SUPPLIED INFORMATION START
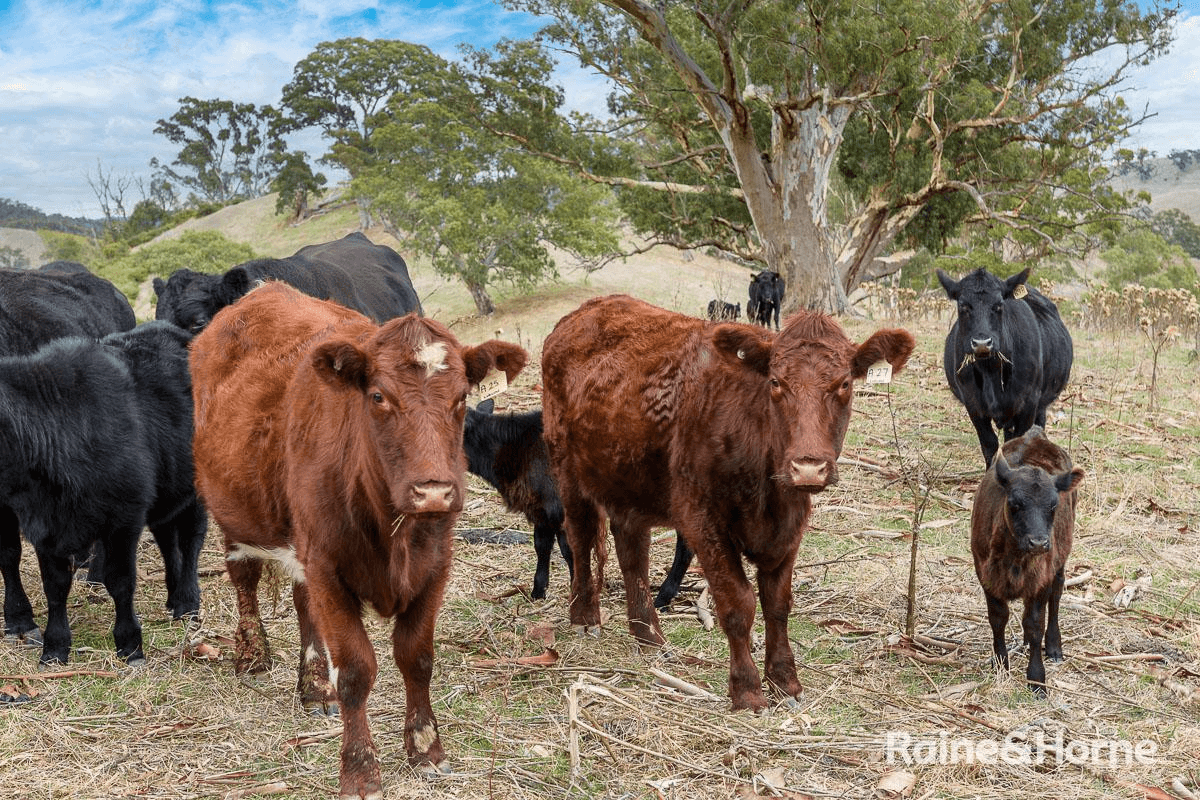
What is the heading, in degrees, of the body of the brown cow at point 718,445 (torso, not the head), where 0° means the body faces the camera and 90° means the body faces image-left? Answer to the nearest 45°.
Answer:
SUPPLIED INFORMATION END
SUPPLIED INFORMATION START
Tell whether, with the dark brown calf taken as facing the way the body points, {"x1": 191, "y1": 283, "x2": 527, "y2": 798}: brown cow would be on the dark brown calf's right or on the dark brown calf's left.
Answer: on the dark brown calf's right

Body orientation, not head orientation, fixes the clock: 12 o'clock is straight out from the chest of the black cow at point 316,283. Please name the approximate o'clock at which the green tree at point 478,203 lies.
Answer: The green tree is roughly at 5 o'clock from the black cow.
SUPPLIED INFORMATION END
SUPPLIED INFORMATION START
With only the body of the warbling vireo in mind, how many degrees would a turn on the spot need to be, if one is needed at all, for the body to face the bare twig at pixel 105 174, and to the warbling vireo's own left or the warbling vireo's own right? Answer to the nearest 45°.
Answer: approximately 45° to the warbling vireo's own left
SUPPLIED INFORMATION END
◆ **ACTIVITY**
Reproduce the material word for word, everything from the line containing "Body orientation, not" down to the line containing "Answer: The green", both of those lines included.

◆ **EXERCISE RESPONSE**
Body orientation, not head orientation, fixes the clock: 12 o'clock is straight out from the chest of the black cow at point 316,283. Please name the approximate o'clock at which the green tree at point 478,203 lies.
Answer: The green tree is roughly at 5 o'clock from the black cow.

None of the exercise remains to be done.